Awesome
XTTS-WebUI
Portable version
The project now has a portable version, so you don't have to go to the trouble of installing all the dependencies.
You don't need anything but Windows and an Nvidia graphics card with 6 GB of video memory to run it.
The Train tab is broken, if you want to train a model use a separate webui
xtts-finetune-webui
Readme is available in the following languages
About the Project
XTTS-Webui is a web interface that allows you to make the most of XTTS. There are other neural networks around this interface that will improve your results.
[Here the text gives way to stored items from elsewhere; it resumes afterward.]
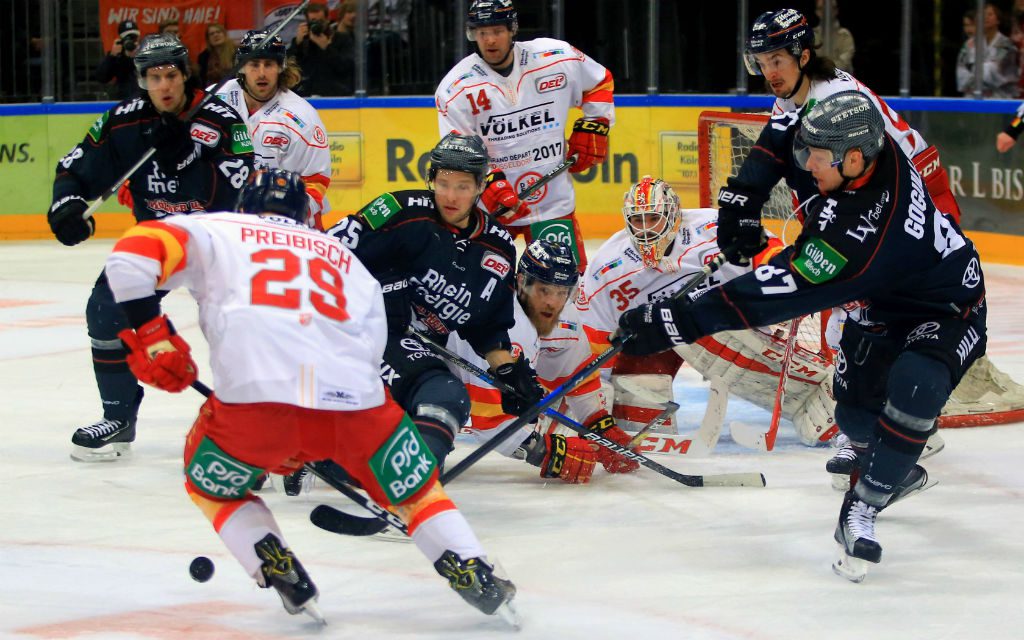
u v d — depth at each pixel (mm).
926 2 20281
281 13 21297
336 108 21453
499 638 5770
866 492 6609
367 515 7711
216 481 5566
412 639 5758
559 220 11688
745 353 9312
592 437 8055
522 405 7461
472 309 7418
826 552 7055
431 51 21562
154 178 8977
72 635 5793
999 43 19188
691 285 7598
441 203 7168
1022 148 17906
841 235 6371
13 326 14406
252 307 5375
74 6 21344
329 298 5539
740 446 9641
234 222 5582
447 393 7012
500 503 8039
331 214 21703
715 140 12227
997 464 8977
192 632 5836
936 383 6406
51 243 21250
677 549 7102
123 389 9000
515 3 21203
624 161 21312
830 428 9406
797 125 7863
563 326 8414
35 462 9008
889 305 6824
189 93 8953
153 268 5301
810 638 5750
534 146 11469
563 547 7129
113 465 8961
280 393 5309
You can also fine tune the model and get a high quality voice model.
Key Features
- Easy working with XTTSv2
- Batch processing for dubbing a large number of files
- Ability to translate any audio with voice saving
- Ability to improve results using neural networks and audio tools automatically
- Ability to fine tune the model and use it immediately
- Ability to use tools such as: RVC, OpenVoice, Resemble Enhance, both together and separately
- Ability to customize XTTS generation, all parameters, multiple speaking samples
TODO
- Add a status bar with progress and error information
- Integrate training into the standard interface
- Add the ability to stream to check the result
- Add a new way to process text for voiceover
- Add the ability to customize speakers when batch processing
- Add API
Installation
Use this web UI through Google Colab
Please ensure you have Python 3.10.x or Python 3.11, CUDA 11.8 or CUDA 12.1 , Microsoft Builder Tools 2019 with c++ package, and ffmpeg installed
1 Method, through scripts
Windows
To get started:
- Run 'install.bat' file
- To start the web UI, run 'start_xtts_webui.bat'
- Open your preferred browser and go to local address displayed in console.
Linux
To get started:
- Run 'install.sh' file
- To start the web UI, run 'start_xtts_webui.sh'
- Open your preferred browser and go to local address displayed in console.
2 Method, Manual
Follow these steps for installation:
-
Ensure that
CUDA
is installed -
Clone the repository:
git clone https://github.com/daswer123/xtts-webui
-
Navigate into the directory:
cd xtts-webui
-
Create a virtual environment:
python -m venv venv
-
Activate the virtual environment:
- On Windows use :
venv\scripts\activate
- On linux use :
source venv\bin\activate
- On Windows use :
-
Install PyTorch and torchaudio with pip command :
pip install torch==2.1.1+cu118 torchaudio==2.1.1+cu118 --index-url https://download.pytorch.org/whl/cu118
-
Install all dependencies from requirements.txt :
pip install -r requirements.txt
Running The Application
To launch the interface please follow these steps:
Starting XTTS WebUI :
Activate your virtual environment:
venv/scripts/activate
or if you're on Linux,
source venv/bin/activate
Then start the webui for xtts by running this command:
python app.py
Here are some runtime arguments that can be used when starting the application:
Argument | Default Value | Description |
---|---|---|
-hs, --host | 127.0.0.1 | The host to bind to |
-p, --port | 8010 | The port number to listen on |
-d, --device | cuda | Which device to use (cpu or cuda) |
-sf,--speaker_folder | speakers/ | Directory containing TTS samples |
-o,--output | "output/" | Output directory |
-l,--language | "auto" | Webui language, you can see the available translations in the i18n/locale folder. |
-ms,--model-source | "local" | Define the model source: 'api' for latest version from repository, api inference or 'local' for using local inference and model v2.0.2 |
-v,-version | "v2.0.2" | You can specify which version of xtts to use. You can specify the name of the custom model for this purpose put the folder in models and specify the name of the folder in this flag |
--lowvram | Enable low vram mode which switches the model to RAM when not actively processing | |
--deepspeed | Enable deepspeed acceleration. Works on windows on python 3.10 and 3.11 | |
--share | Allows sharing of interface outside local computer | |
--rvc | Enable RVC post-processing, all models should locate in rvc folder |
TTS -> RVC
Module for RVC, you can enable the RVC module to postprocess the received audio for this you need to add the --rvc flag if you are running in the console or write it to the startup file
In order for the model to work in RVC settings you need to select a model that you must first upload to the voice2voice/rvc folder, the model and index file must be together, the index file is optional, each model must be in a separate folder.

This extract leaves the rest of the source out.